Musim Angin Selatan Diprediksi Terjadi Hingga 3 Bulan Kedepan Nelayan di Agam Enggan Melaut Ilustrasi (Doc.Covesia)

Covesia.com - Hasil tangkapan nelayan di Kecamatan Tanjung Raya, kabupaten Agam, Provinsi Sumatera Barat (Sumbar) diprediksi akan terus berkurang.

Ketua Himpunan Nelayan Seluruh Indonesia, (HNSI) Agam, Arman Aciak  mengatakan, hal itu dikarenakan musim angin selatan akan terus terjadi di lautan setempat hingga 3 bulan kedepan.

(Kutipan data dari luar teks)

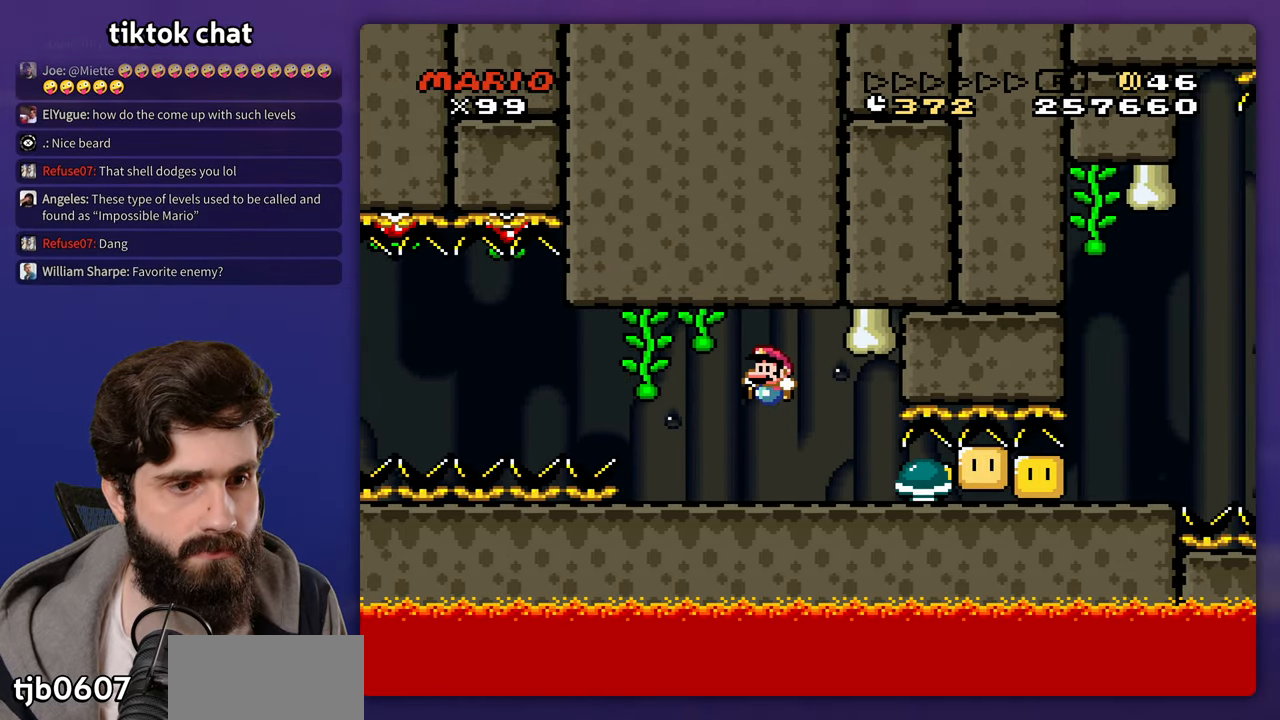
{"dt_ms": 500, "buttons": [], "events": []}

"Untuk nelayan pancing saat ini banyak yang tidak melaut, tentunya hasil tangkapan nelayan akan berkurang, itu diperkirakan terjadi hingga Desember kedepan,"  ujarnya saat di konfirmasi Covesia.com, Kamis (12/9/2019).

Dijelaskannya, musim angin Selatan ini sudah terjadi 3 bulan terakhir, dan menurut perkiraan para nelayan setempat, hal itu berlangsung selama 6 bulan lamanya.

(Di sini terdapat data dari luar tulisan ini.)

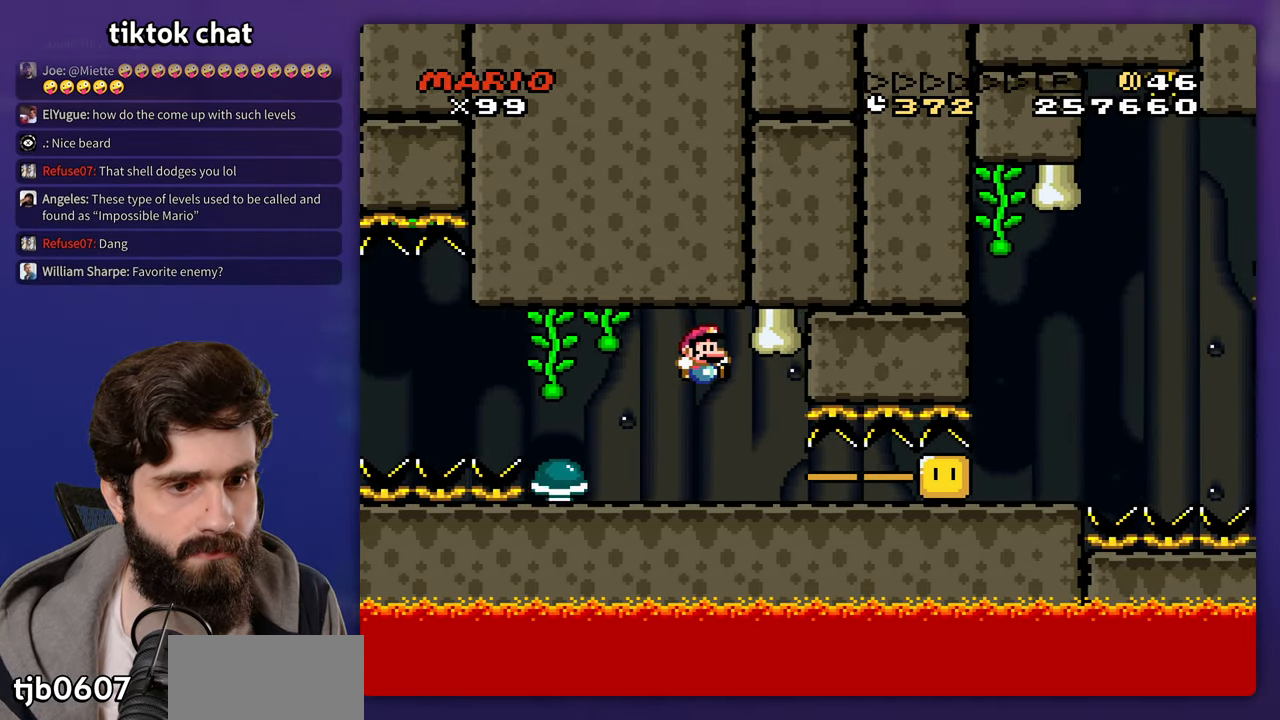
{"dt_ms": 500, "buttons": [], "events": [[167, "DPAD_LEFT", "down"], [450, "DPAD_LEFT", "up"]]}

"Ini sudah menjadi resiko kita sebagai nelayan pancing, ada kalanya ikan banyak dan ada juga masanya ikan lebih memilih ke laut dalam karena diperairan dangkal gelombang cukup besar, suhu air jadi dingin dan jernih," lanjutnya.

Sementara itu, untuk nelayan menangkap ikan menggunakan jaring, mereka memilih mencari ikan ke laut lepas bahkan sampai ke mentawai dan hasilnya pun jauh berkurang. "Untuk jarak tempuh jauh tentu memakan waktu lebih dan biaya yang cukup besar, sementara itu hasilnya juga tidak maksimal," jelasnya.

Sambil menunggu perairan kembali tenang, biasnya para nelayan memilih untuk memperbaiki kapal dan alat tangkap ikan, ada juga yang membuat rumpon, (tempat tumbuh bunga karang yang berasal dari pelepah enau muda dan tanaman bakau). "Sementara waktu, untuk mencukupi kebutuhan keluarga bisanya para nelayan memilih kerja serabutan," terangnya.